Goal of the exercise ▸
Each line of the material holding the word "North" must be identified and copied.

_ _ _ _

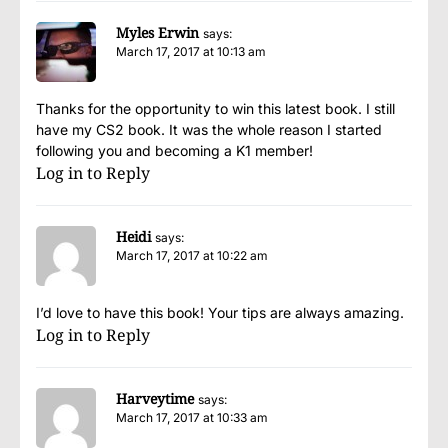
Myles Erwin
says:
March 17, 2017 at 10:13 am
Thanks for the opportunity to win this latest book. I still
have my CS2 book. It was the whole reason I started
following you and becoming a K1 member!
Log in to Reply
Heidi
says:
March 17, 2017 at 10:22 am
I’d love to have this book! Your tips are always amazing.
Log in to Reply
Harveytime
says:
March 17, 2017 at 10:33 am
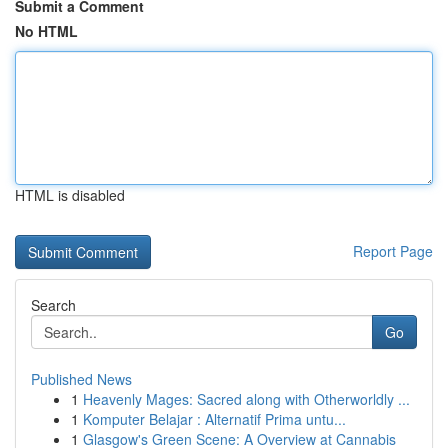
Submit a Comment
No HTML
HTML is disabled
Report Page
Search
Go
Published News
1
Heavenly Mages: Sacred along with Otherworldly ...
1
Komputer Belajar : Alternatif Prima untu...
1
Glasgow's Green Scene: A Overview at Cannabis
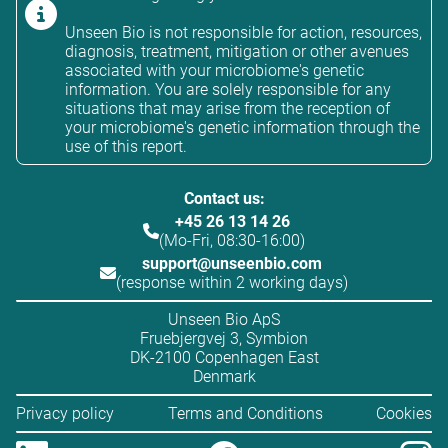
Unseen Bio is not responsible for action, resources,
diagnosis, treatment, mitigation or other avenues
associated with your microbiome's genetic
information. You are solely responsible for any
situations that may arise from the reception of
your microbiome's genetic information through the
use of this report.
Contact us:
+45 26 13 14 26
(Mo-Fri, 08:30-16:00)
support@unseenbio.com
(response within 2 working days)
Unseen Bio ApS
Fruebjergvej 3, Symbion
DK-2100 Copenhagen East
Denmark
Privacy policy
Terms and Conditions
Cookies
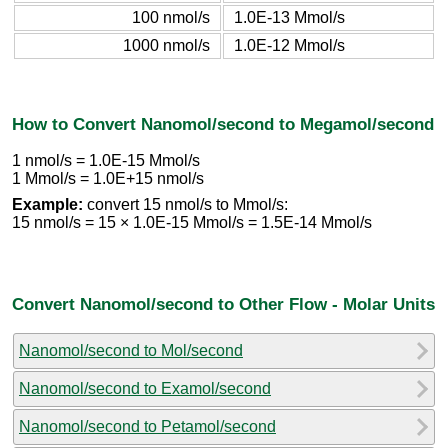
100 nmol/s
1.0E-13 Mmol/s
1000 nmol/s
1.0E-12 Mmol/s
How to Convert Nanomol/second to Megamol/second
1 nmol/s = 1.0E-15 Mmol/s
1 Mmol/s = 1.0E+15 nmol/s
Example:
convert 15 nmol/s to Mmol/s:
15 nmol/s = 15 × 1.0E-15 Mmol/s = 1.5E-14 Mmol/s
Convert Nanomol/second to Other Flow - Molar Units
Nanomol/second to Mol/second
Nanomol/second to Examol/second
Nanomol/second to Petamol/second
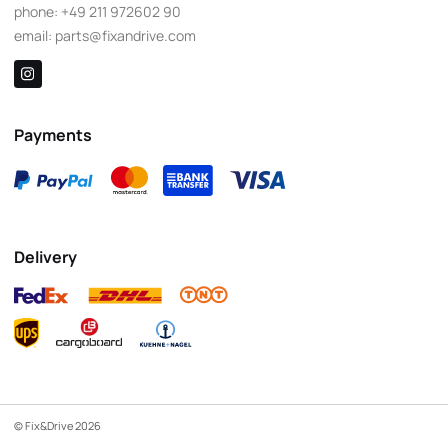
phone:
+49 211 972602 90
email:
parts@fixandrive.com
Payments
Delivery
© Fix&Drive 2026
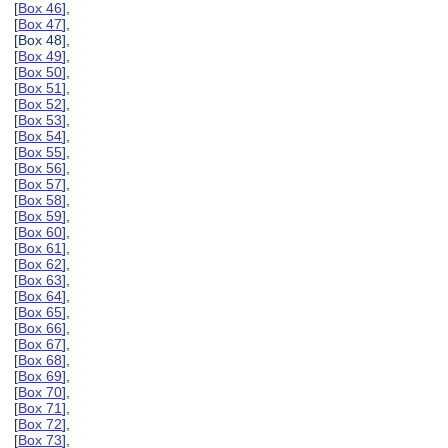
[
Box 46
],
[
Box 47
],
[Box 48],
[
Box 49
],
[
Box 50
],
[
Box 51
],
[
Box 52
],
[
Box 53
],
[
Box 54
],
[
Box 55
],
[
Box 56
],
[
Box 57
],
[
Box 58
],
[
Box 59
],
[
Box 60
],
[
Box 61
],
[
Box 62
],
[
Box 63
],
[
Box 64
],
[
Box 65
],
[
Box 66
],
[
Box 67
],
[
Box 68
],
[
Box 69
],
[
Box 70
],
[
Box 71
],
[
Box 72
],
[
Box 73
],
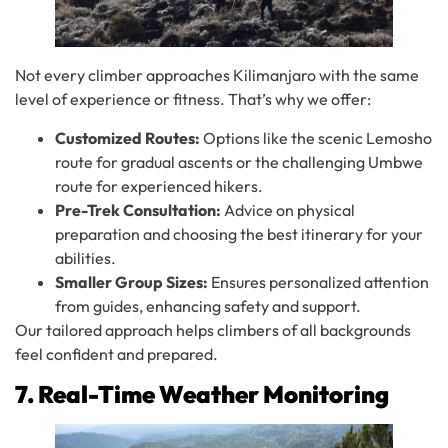
Not every climber approaches Kilimanjaro with the same
level of experience or fitness. That’s why we offer:
Customized Routes:
Options like the scenic Lemosho
route for gradual ascents or the challenging Umbwe
route for experienced hikers.
Pre-Trek Consultation:
Advice on physical
preparation and choosing the best itinerary for your
abilities.
Smaller Group Sizes:
Ensures personalized attention
from guides, enhancing safety and support.
Our tailored approach helps climbers of all backgrounds
feel confident and prepared.
7. Real-Time Weather Monitoring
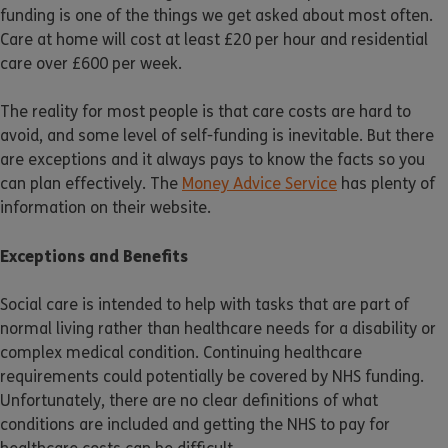
funding is one of the things we get asked about most often.
Care at home will cost at least £20 per hour and residential
care over £600 per week.
The reality for most people is that care costs are hard to
avoid, and some level of self-funding is inevitable. But there
are exceptions and it always pays to know the facts so you
can plan effectively. The
Money Advice Service
has plenty of
information on their website.
Exceptions and Benefits
Social care is intended to help with tasks that are part of
normal living rather than healthcare needs for a disability or
complex medical condition. Continuing healthcare
requirements could potentially be covered by NHS funding.
Unfortunately, there are no clear definitions of what
conditions are included and getting the NHS to pay for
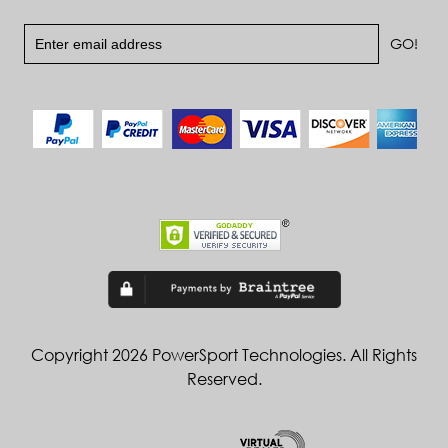
Copyright 2026 PowerSport Technologies. All Rights
Reserved.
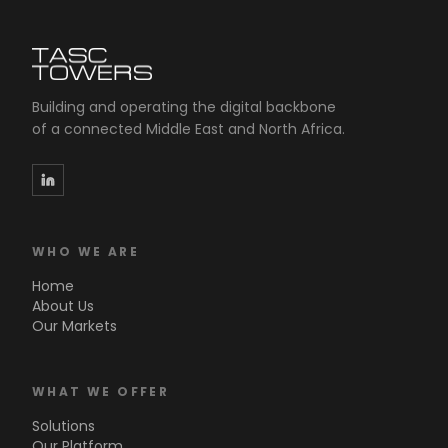
Building and operating the digital backbone
of a connected Middle East and North Africa.
WHO WE ARE
Home
About Us
Our Markets
WHAT WE OFFER
Solutions
Our Platform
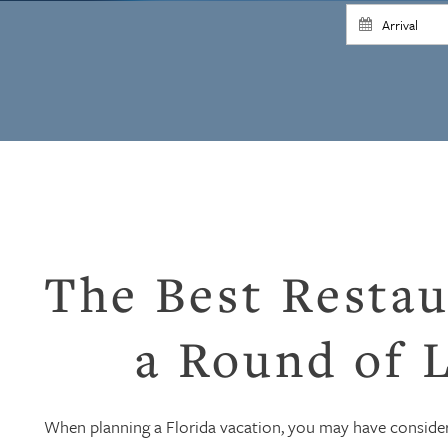
The Best Restau
a Round of L
When planning a Florida vacation, you may have consider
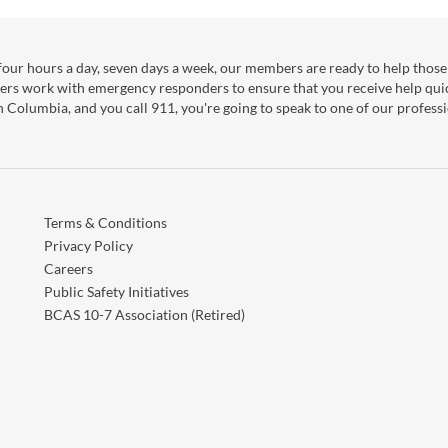
our hours a day, seven days a week, our members are ready to help those 
ers work with emergency responders to ensure that you receive help qui
sh Columbia, and you call 911, you're going to speak to one of our professi
Terms & Conditions
Privacy Policy
Careers
Public Safety Initiatives
BCAS 10-7 Association (Retired)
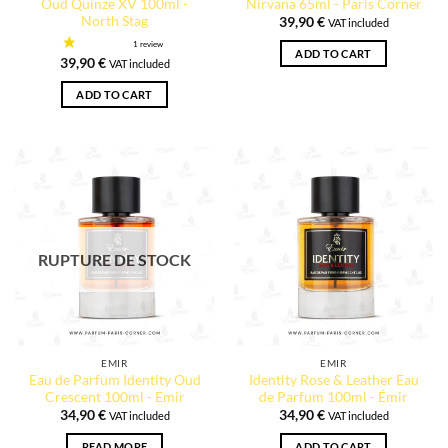
Oud Quinze XV 100ml -
Nirvana 65ml - Paris Corner
North Stag
39,90
€
VAT included
ADD TO CART
39,90
€
VAT included
ADD TO CART
RUPTURE DE STOCK
EMIR
EMIR
Eau de Parfum Identity Oud
Identity Rose & Leather Eau
Crescent 100ml - Emir
de Parfum 100ml - Émir
34,90
€
34,90
€
VAT included
VAT included
READ MORE
ADD TO CART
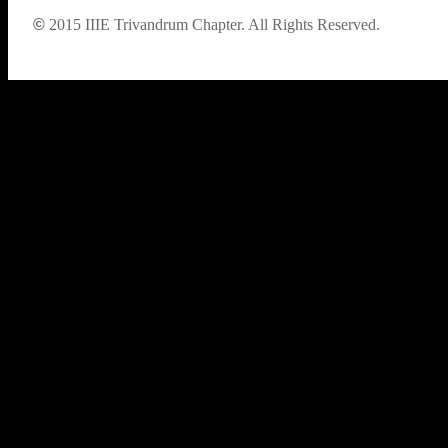
©
2015
IIIE Trivandrum Chapter. All Rights Reserved.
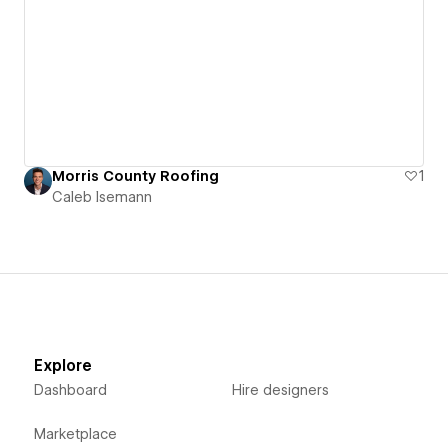
Morris County Roofing
1
Caleb Isemann
Explore
Dashboard
Hire designers
Marketplace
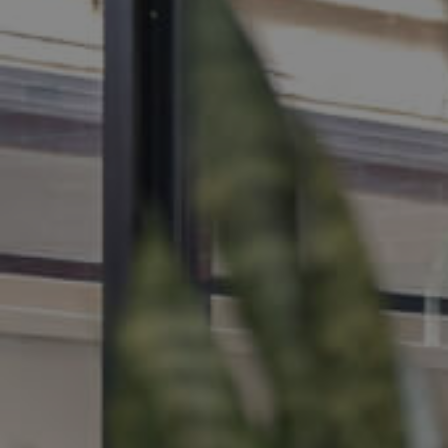
MANAGE
CONTACT US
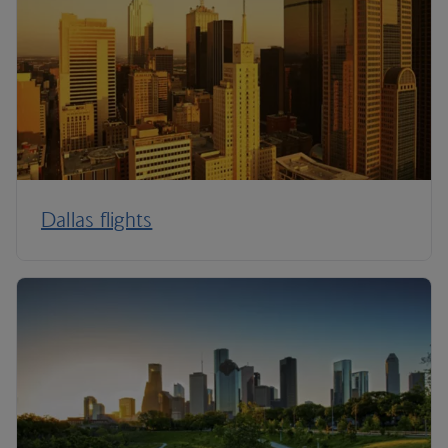
Dallas flights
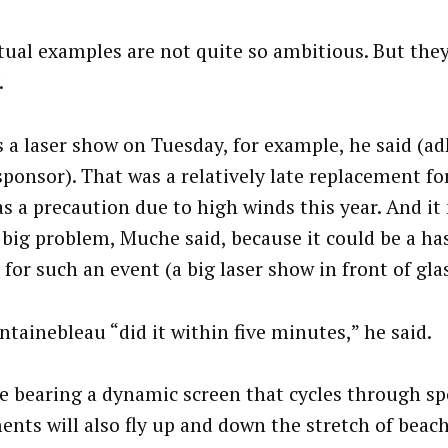
tual examples are not quite so ambitious. But they
.
s a laser show on Tuesday, for example, he said (a
 sponsor). That was a relatively late replacement fo
as a precaution due to high winds this year. And i
 big problem, Muche said, because it could be a has
for such an event (a big laser show in front of glas
ntainebleau “did it within five minutes,” he said.
e bearing a dynamic screen that cycles through s
ents will also fly up and down the stretch of beac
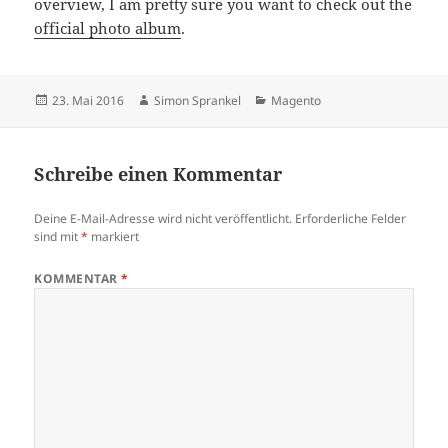
overview, I am pretty sure you want to check out the
official photo album
.
Veröffentlicht
Autor
Kategorien
23. Mai 2016
Simon Sprankel
Magento
am
Schreibe einen Kommentar
Deine E-Mail-Adresse wird nicht veröffentlicht.
Erforderliche Felder
sind mit
*
markiert
KOMMENTAR
*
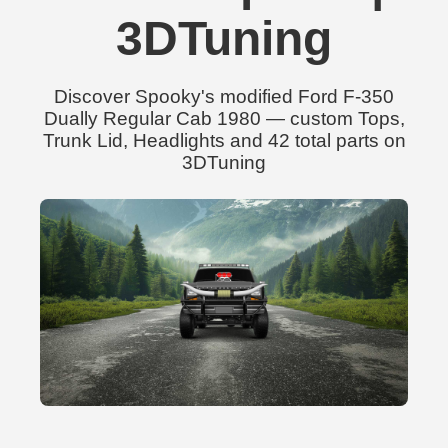
3DTuning
Discover Spooky's modified Ford F-350
Dually Regular Cab 1980 — custom Tops,
Trunk Lid, Headlights and 42 total parts on
3DTuning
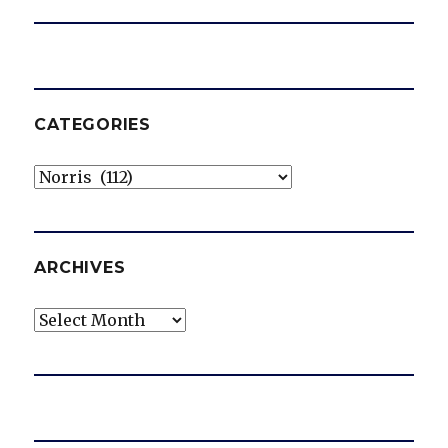
CATEGORIES
Categories
ARCHIVES
Archives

_ _ _ _

Result of the task ▸
of a connected Middle East and North Africa.
North Stag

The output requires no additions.